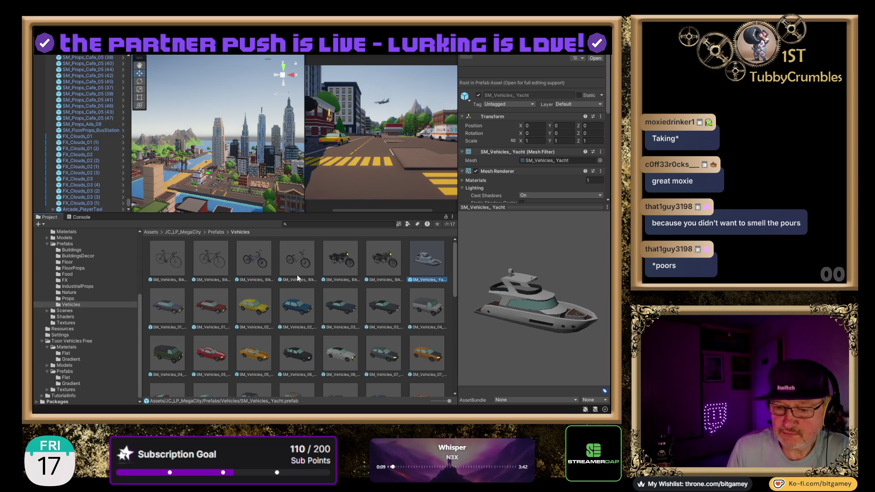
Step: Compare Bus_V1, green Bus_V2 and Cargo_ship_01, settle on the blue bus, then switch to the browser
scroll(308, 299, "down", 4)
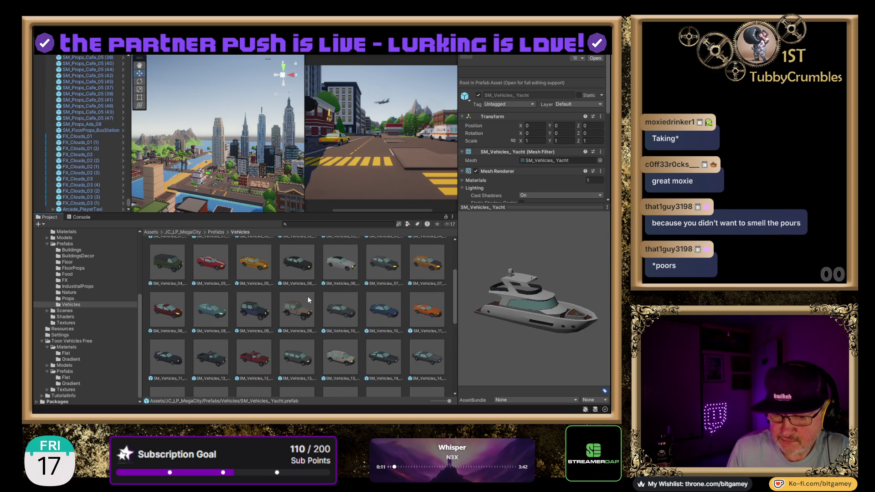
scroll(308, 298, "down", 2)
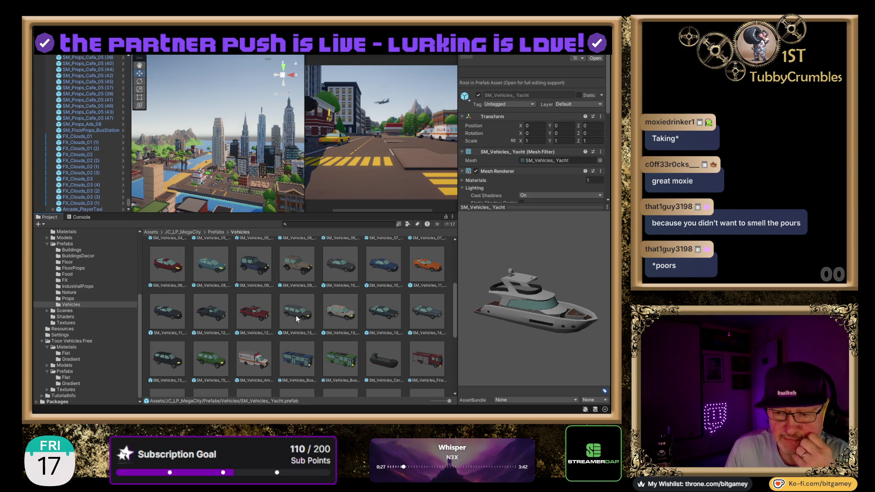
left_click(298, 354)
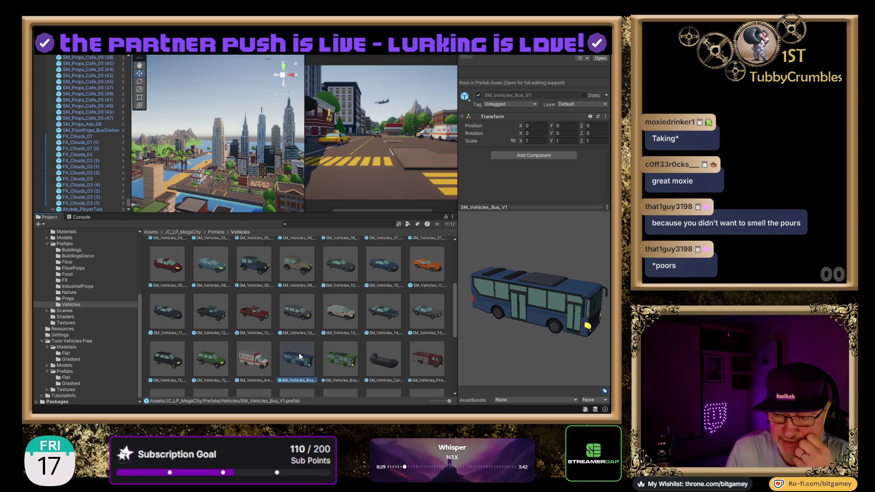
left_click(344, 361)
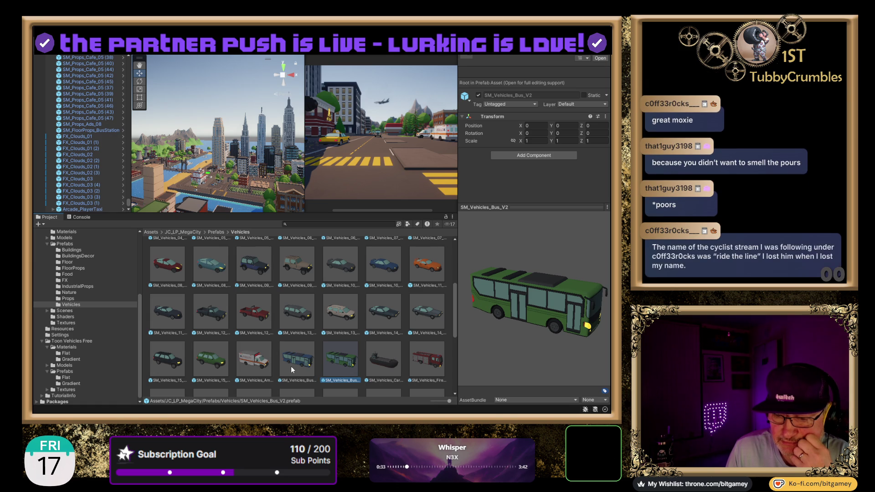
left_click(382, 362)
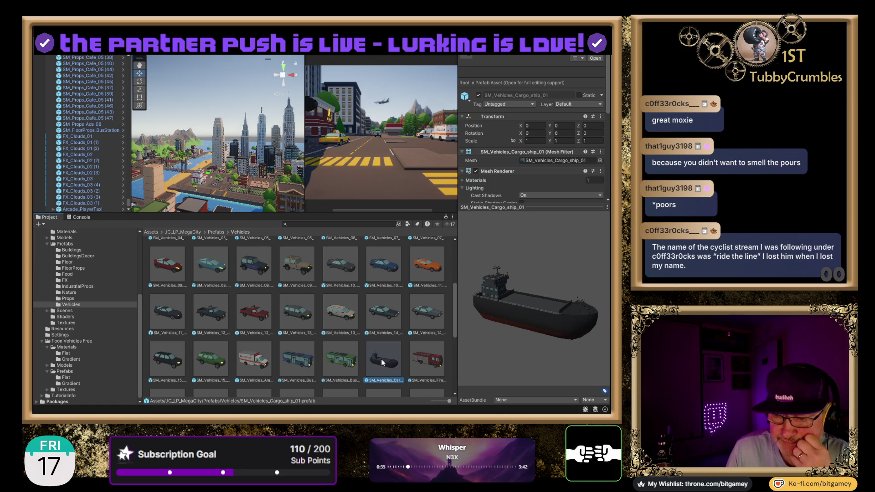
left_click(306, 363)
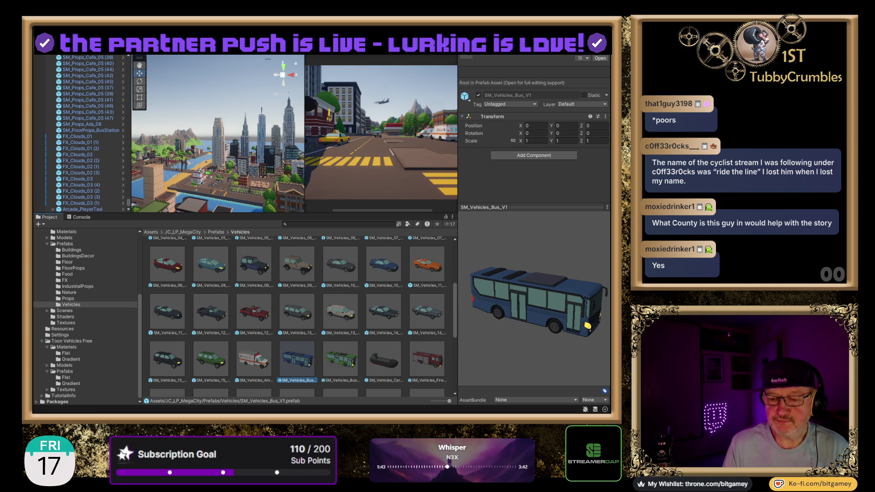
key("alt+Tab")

-*-*-

### WORK INSTRUCTION
Set down the data again, exactly, without images.

### SOLUTION
Step: Compare Bus_V1, green Bus_V2 and Cargo_ship_01, settle on the blue bus, then switch to the browser
scroll(308, 299, "down", 4)
scroll(308, 298, "down", 2)
left_click(298, 354)
left_click(344, 361)
left_click(382, 362)
left_click(306, 363)
key("alt+Tab")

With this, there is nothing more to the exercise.